# WORK REQUEST
Render all the rows below as one JSON list of strings, with one string per line. Skip blank lines and leave out the pictures.

[Dataset entries]
---------------

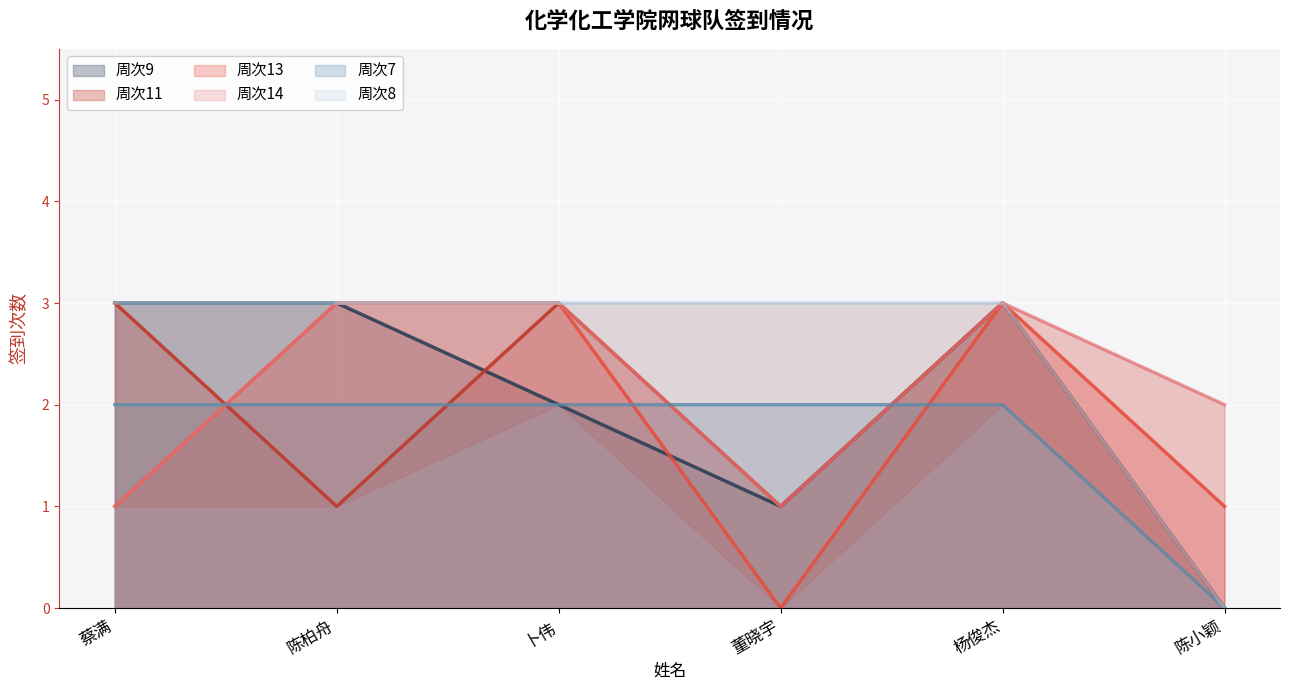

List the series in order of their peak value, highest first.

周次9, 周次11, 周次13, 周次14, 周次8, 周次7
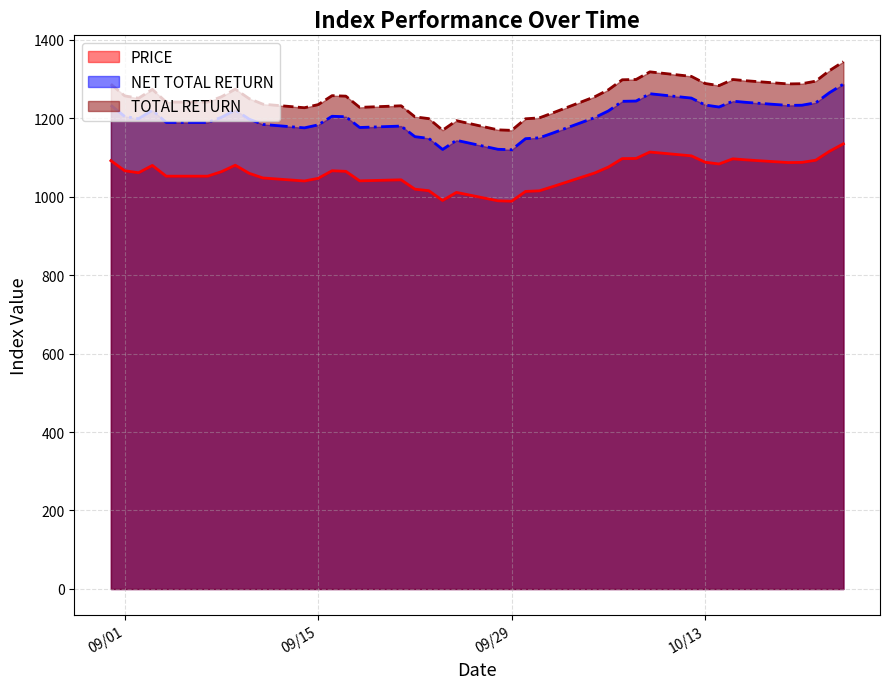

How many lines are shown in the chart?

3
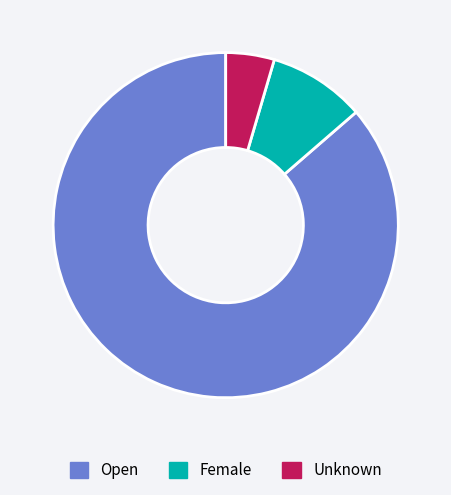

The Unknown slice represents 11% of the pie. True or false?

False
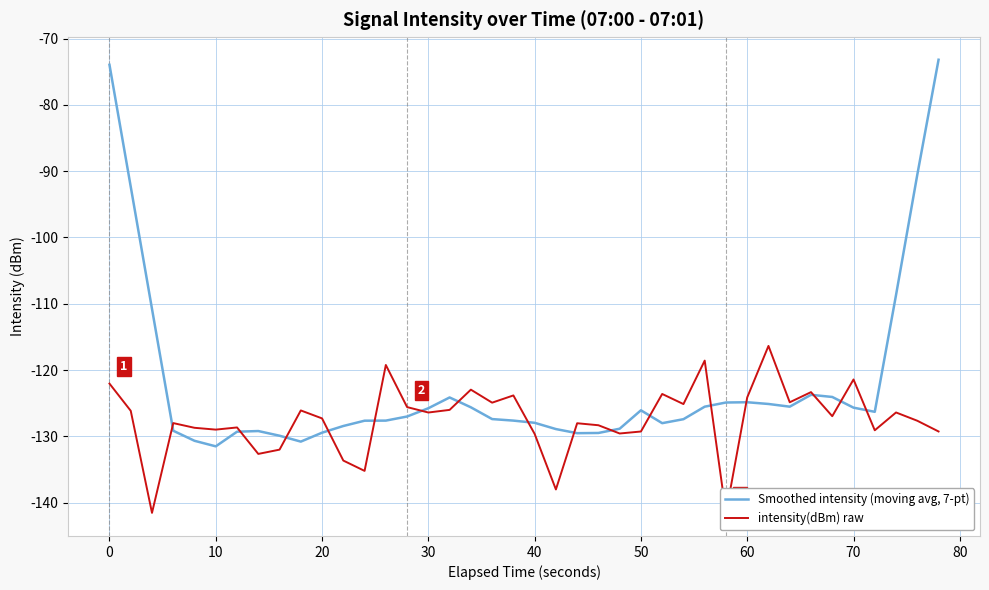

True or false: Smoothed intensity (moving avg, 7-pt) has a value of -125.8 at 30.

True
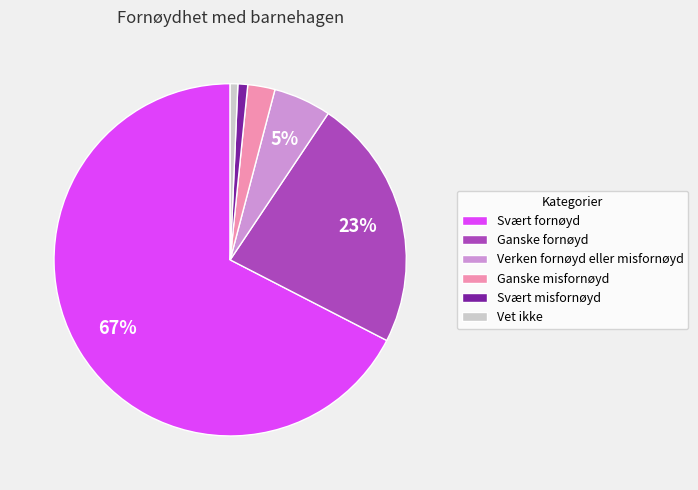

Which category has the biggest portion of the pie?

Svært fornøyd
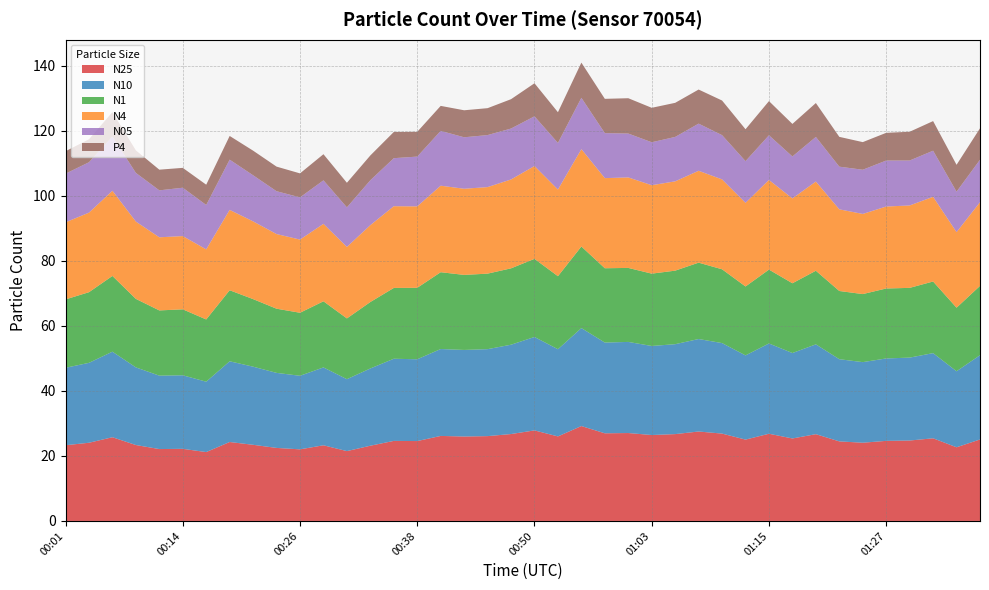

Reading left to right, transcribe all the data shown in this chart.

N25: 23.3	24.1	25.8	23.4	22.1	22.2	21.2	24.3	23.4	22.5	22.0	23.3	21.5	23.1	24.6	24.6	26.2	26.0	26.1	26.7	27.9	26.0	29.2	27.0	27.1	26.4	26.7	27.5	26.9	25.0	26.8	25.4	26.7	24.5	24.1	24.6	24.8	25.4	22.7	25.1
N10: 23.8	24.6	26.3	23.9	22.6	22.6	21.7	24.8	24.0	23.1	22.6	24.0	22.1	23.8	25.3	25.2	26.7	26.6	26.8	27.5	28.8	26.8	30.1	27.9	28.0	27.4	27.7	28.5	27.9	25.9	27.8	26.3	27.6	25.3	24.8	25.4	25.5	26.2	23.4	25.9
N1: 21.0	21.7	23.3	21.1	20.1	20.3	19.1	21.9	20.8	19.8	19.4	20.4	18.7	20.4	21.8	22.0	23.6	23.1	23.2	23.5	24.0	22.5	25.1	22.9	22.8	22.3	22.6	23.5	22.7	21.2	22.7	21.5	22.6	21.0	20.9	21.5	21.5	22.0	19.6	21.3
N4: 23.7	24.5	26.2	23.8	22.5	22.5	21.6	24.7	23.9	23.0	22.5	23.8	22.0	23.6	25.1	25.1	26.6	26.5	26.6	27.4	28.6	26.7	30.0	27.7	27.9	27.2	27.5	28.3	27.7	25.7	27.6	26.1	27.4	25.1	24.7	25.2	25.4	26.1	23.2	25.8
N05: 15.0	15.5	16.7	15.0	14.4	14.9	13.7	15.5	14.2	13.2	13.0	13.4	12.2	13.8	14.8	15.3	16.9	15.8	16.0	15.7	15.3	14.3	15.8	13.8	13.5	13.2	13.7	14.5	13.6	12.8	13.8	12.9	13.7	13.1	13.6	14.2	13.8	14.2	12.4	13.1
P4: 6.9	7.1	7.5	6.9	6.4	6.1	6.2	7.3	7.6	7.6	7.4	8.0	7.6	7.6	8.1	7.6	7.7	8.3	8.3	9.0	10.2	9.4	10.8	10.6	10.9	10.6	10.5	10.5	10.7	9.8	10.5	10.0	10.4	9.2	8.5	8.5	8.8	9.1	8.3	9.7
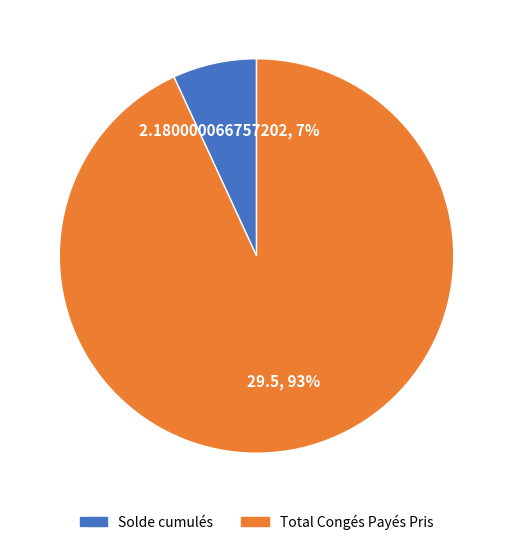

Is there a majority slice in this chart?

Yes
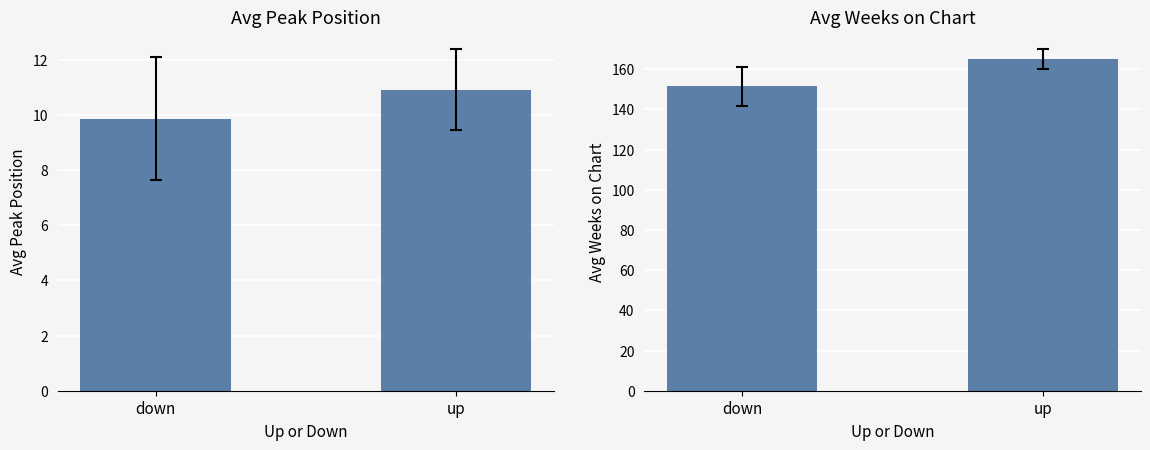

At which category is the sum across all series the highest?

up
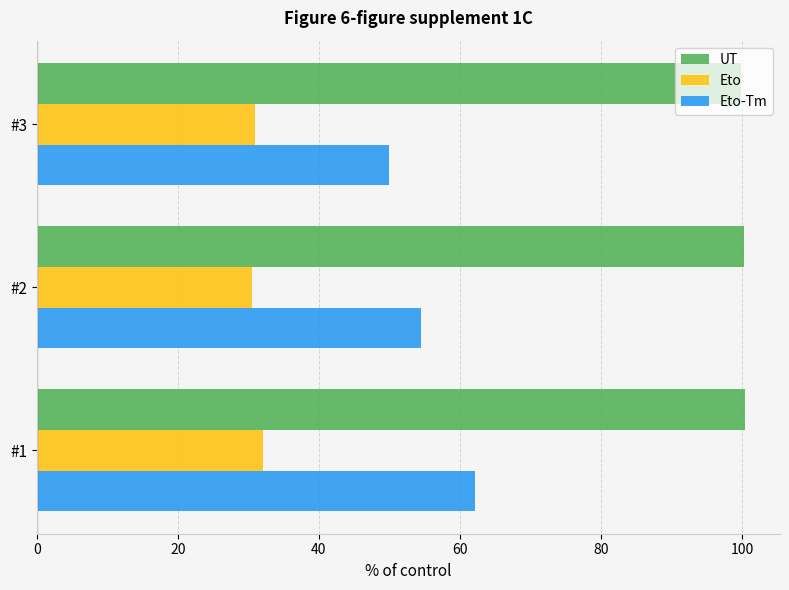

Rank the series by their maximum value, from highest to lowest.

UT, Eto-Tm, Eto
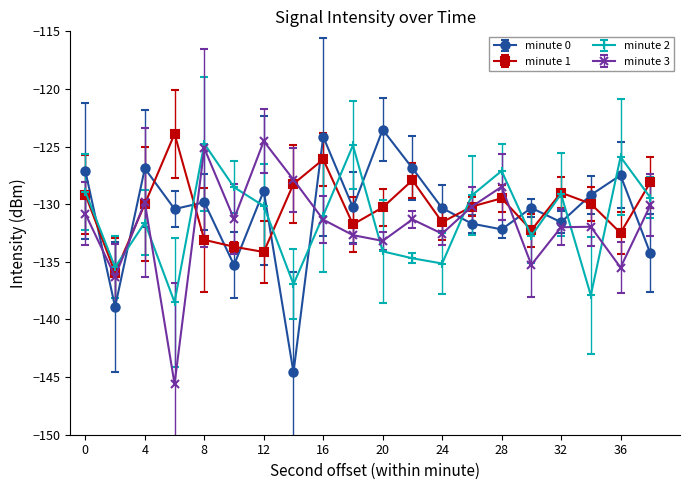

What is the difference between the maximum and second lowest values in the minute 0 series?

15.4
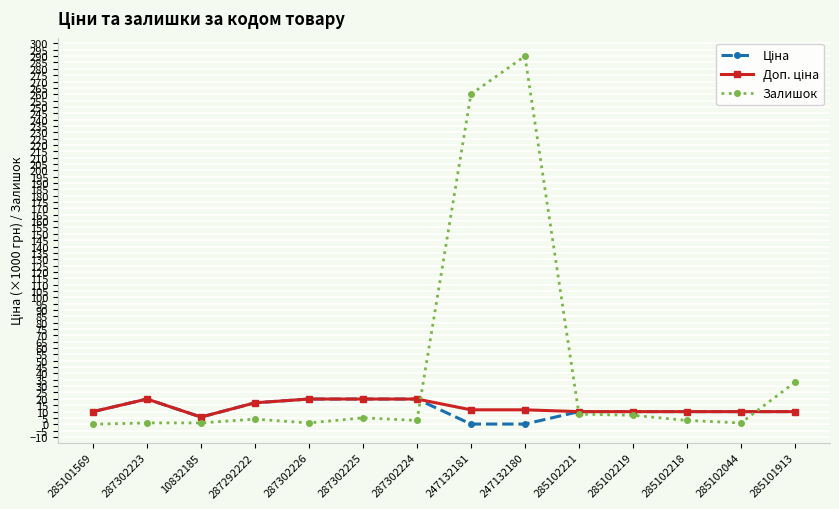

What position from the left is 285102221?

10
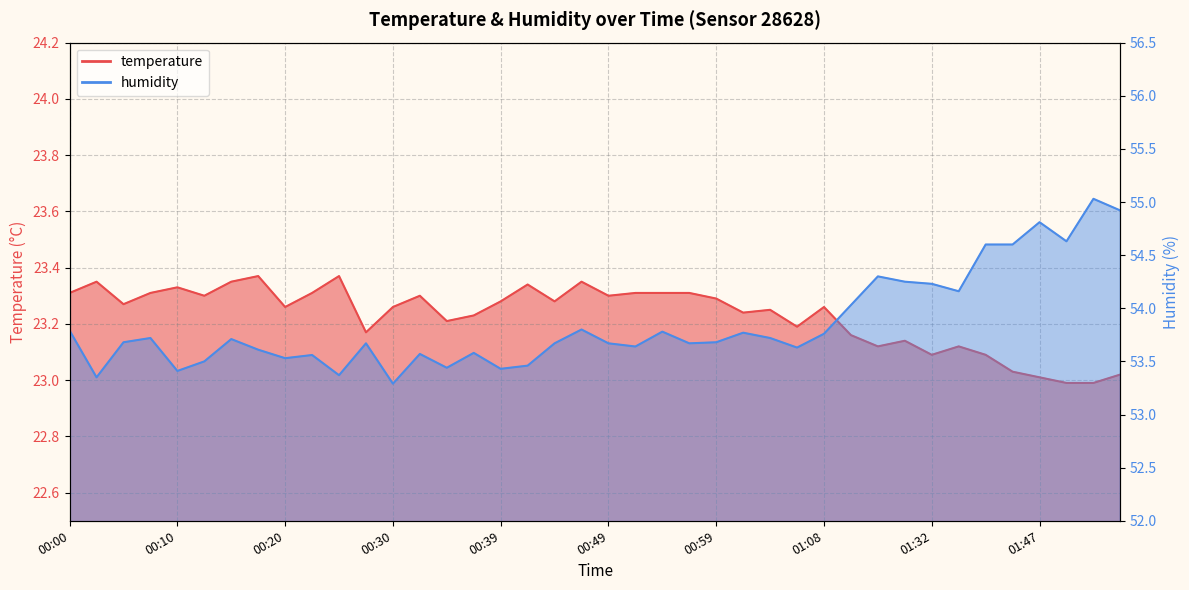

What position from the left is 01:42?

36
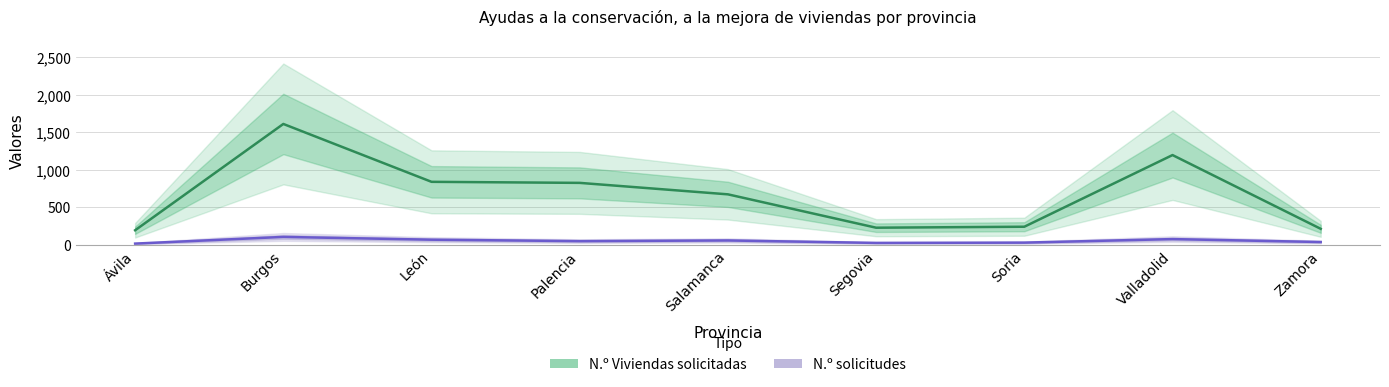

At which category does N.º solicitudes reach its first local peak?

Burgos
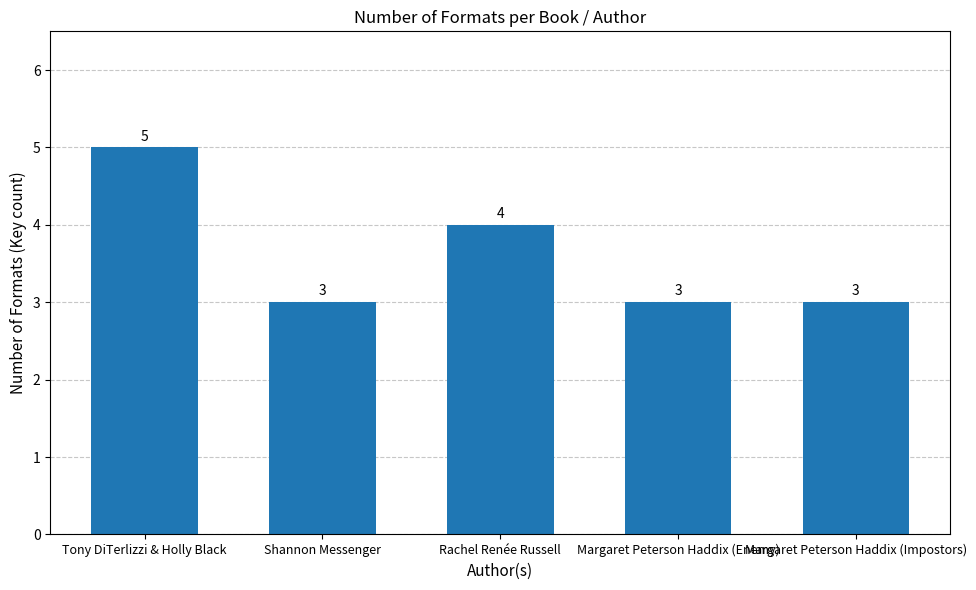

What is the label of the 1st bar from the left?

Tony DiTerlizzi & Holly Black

---------------

# ANSWER SPACE
[
  "List the series in order of their peak value, highest first.",
  "周次9, 周次11, 周次13, 周次14, 周次8, 周次7",
  "How many lines are shown in the chart?",
  "3",
  "The Unknown slice represents 11% of the pie. True or false?",
  "False",
  "True or false: Smoothed intensity (moving avg, 7-pt) has a value of -125.8 at 30.",
  "True",
  "Which category has the biggest portion of the pie?",
  "Svært fornøyd",
  "Reading left to right, transcribe all the data shown in this chart.",
  "N25: 23.3\t24.1\t25.8\t23.4\t22.1\t22.2\t21.2\t24.3\t23.4\t22.5\t22.0\t23.3\t21.5\t23.1\t24.6\t24.6\t26.2\t26.0\t26.1\t26.7\t27.9\t26.0\t29.2\t27.0\t27.1\t26.4\t26.7\t27.5\t26.9\t25.0\t26.8\t25.4\t26.7\t24.5\t24.1\t24.6\t24.8\t25.4\t22.7\t25.1",
  "N10: 23.8\t24.6\t26.3\t23.9\t22.6\t22.6\t21.7\t24.8\t24.0\t23.1\t22.6\t24.0\t22.1\t23.8\t25.3\t25.2\t26.7\t26.6\t26.8\t27.5\t28.8\t26.8\t30.1\t27.9\t28.0\t27.4\t27.7\t28.5\t27.9\t25.9\t27.8\t26.3\t27.6\t25.3\t24.8\t25.4\t25.5\t26.2\t23.4\t25.9",
  "N1: 21.0\t21.7\t23.3\t21.1\t20.1\t20.3\t19.1\t21.9\t20.8\t19.8\t19.4\t20.4\t18.7\t20.4\t21.8\t22.0\t23.6\t23.1\t23.2\t23.5\t24.0\t22.5\t25.1\t22.9\t22.8\t22.3\t22.6\t23.5\t22.7\t21.2\t22.7\t21.5\t22.6\t21.0\t20.9\t21.5\t21.5\t22.0\t19.6\t21.3",
  "N4: 23.7\t24.5\t26.2\t23.8\t22.5\t22.5\t21.6\t24.7\t23.9\t23.0\t22.5\t23.8\t22.0\t23.6\t25.1\t25.1\t26.6\t26.5\t26.6\t27.4\t28.6\t26.7\t30.0\t27.7\t27.9\t27.2\t27.5\t28.3\t27.7\t25.7\t27.6\t26.1\t27.4\t25.1\t24.7\t25.2\t25.4\t26.1\t23.2\t25.8",
  "N05: 15.0\t15.5\t16.7\t15.0\t14.4\t14.9\t13.7\t15.5\t14.2\t13.2\t13.0\t13.4\t12.2\t13.8\t14.8\t15.3\t16.9\t15.8\t16.0\t15.7\t15.3\t14.3\t15.8\t13.8\t13.5\t13.2\t13.7\t14.5\t13.6\t12.8\t13.8\t12.9\t13.7\t13.1\t13.6\t14.2\t13.8\t14.2\t12.4\t13.1",
  "P4: 6.9\t7.1\t7.5\t6.9\t6.4\t6.1\t6.2\t7.3\t7.6\t7.6\t7.4\t8.0\t7.6\t7.6\t8.1\t7.6\t7.7\t8.3\t8.3\t9.0\t10.2\t9.4\t10.8\t10.6\t10.9\t10.6\t10.5\t10.5\t10.7\t9.8\t10.5\t10.0\t10.4\t9.2\t8.5\t8.5\t8.8\t9.1\t8.3\t9.7",
  "Is there a majority slice in this chart?",
  "Yes",
  "At which category is the sum across all series the highest?",
  "up",
  "Rank the series by their maximum value, from highest to lowest.",
  "UT, Eto-Tm, Eto",
  "What is the difference between the maximum and second lowest values in the minute 0 series?",
  "15.4",
  "What position from the left is 285102221?",
  "10",
  "What position from the left is 01:42?",
  "36",
  "At which category does N.º solicitudes reach its first local peak?",
  "Burgos",
  "What is the label of the 1st bar from the left?",
  "Tony DiTerlizzi & Holly Black"
]